We had a unique call come in yesterday, one I wish we had more of, but we don't.
A small business owner with a brokerage of sorts wanted to develop a website that would allow the producers and the buyers to post information, in some cases highly personal information, review non-confidential subsets of the data about the other and keep the whole thing secured from the outside.
She asked if we could help and provide "small business pricing quotes."
In fact, I don't think many security firms get those calls.
Most of our calls are after the fact either after the app or system has been developed or just after it has been breached.
She called us asking questions because she didn't have any answers. I think that approach serves us well in many endeavors.
We can help her. We offered to help her develop a list of functions and safeguards she needed in her application, help her manage the procurement process and then to test the application for security before she accepted it from her developer.
In 10 years of business that was a first.
Most web applications, particularly web applications are built with out much thought to information security, customer privacy or regulations covering the information.
Truthfully no application is 100% secure.
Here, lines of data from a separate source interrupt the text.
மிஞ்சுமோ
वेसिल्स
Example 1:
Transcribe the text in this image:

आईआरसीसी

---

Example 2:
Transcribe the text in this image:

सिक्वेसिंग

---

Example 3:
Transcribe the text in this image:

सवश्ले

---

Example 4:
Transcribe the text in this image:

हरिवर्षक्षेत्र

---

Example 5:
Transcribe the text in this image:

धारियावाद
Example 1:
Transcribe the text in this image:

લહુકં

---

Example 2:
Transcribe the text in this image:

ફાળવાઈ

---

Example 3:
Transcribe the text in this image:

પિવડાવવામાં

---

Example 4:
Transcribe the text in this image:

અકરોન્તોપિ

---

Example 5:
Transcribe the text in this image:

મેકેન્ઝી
But an application that has been designed and developed with careful consideration for its information security, user privacy and regulatory requirements stands a great defensive chance once it has been launched. Testing that application before launch further raises the defensive posture. Regular testing and a proper operational routine after it has been released to production even further raises that posture.
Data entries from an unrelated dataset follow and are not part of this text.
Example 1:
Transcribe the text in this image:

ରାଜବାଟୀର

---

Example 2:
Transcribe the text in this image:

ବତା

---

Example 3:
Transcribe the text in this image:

Again, our experience has been that most businesses, particularly small business, design and develop applications, release them to production and then through some event realize that security is a concern. There is a breach or a break-in. The site is knocked off line by a denial of service attack and revenue streams are interrupted. The invoice from the payment card processor is higher than they want to pay and they find it is because of non-compliance with PCI. And so on.
This occurs because two things don’t happen up front:
- Security just isn’t talked about as part of the deisgn process. It must be!
- An assumption is made that developer and hosting providers on the project will handle security. In most cases they won’t unless you demand it of them and back the demand up with contracts and tests.
Here is a list of non-technical questions you need to consider as part of your design conversation. Getting technical on some of these issues may require a member of your IT staff or an outside consultant. But any small business owner should be able to answer these questions if they are trying to build a business using technology:
- What is the sensitivity of the data on our planned site? Is it regulated data?
- Who regulates the information or audience that uses our site? What are your obligations to protect it? What are your obligations to maintain user privacy? Does your privacy policy match that obligation? Will the site be developed with the guidance of a privacy policy?
- How long can the site be offline before it negatively impacts our business? When will customers usually visit the site to transact business? If we are off line an hour of peak traffic time how much revenue will we lose? Profit?
- What do our customer’s expect from us in regard to protecting their privacy?
- Will you have user forums or accounts on the site? How will you verify those signed up are really customers? Or really people?! Does that matter? Will you allow any and all comments in your forums? Do you need to edit them or block them?
- How does the developer ensure the web application is secure? The database?
- How does the hosting provider help secure your application? How will you know they are doing their job?
You then need to make sure that your development partner builds the site to meet the requirements these questions should raise to the surface.
That site must be deployed in a technical environment that is at minimum protected by:
- A firewall
- An uninterruptable power supply (UPS)
- Regular back ups
- Anti-virus
- Proper and verified operating system and application hardening procedures
- Separation of the development (where you’ll continue to create and innovate as well as test) and production
We then recommend you test the site against your requirements to make sure they were met (best to do that before that last check goes to the developer!). We also suggest you conduct a vulnerability scan against the site to make sure that it wasn’t developed with technical weaknesses a hacker could use to create havoc for you.
And then finally we recommend that you, as a matter of routine, continue running those tests to make sure the sight maintains the secure posture you paid for in the first place.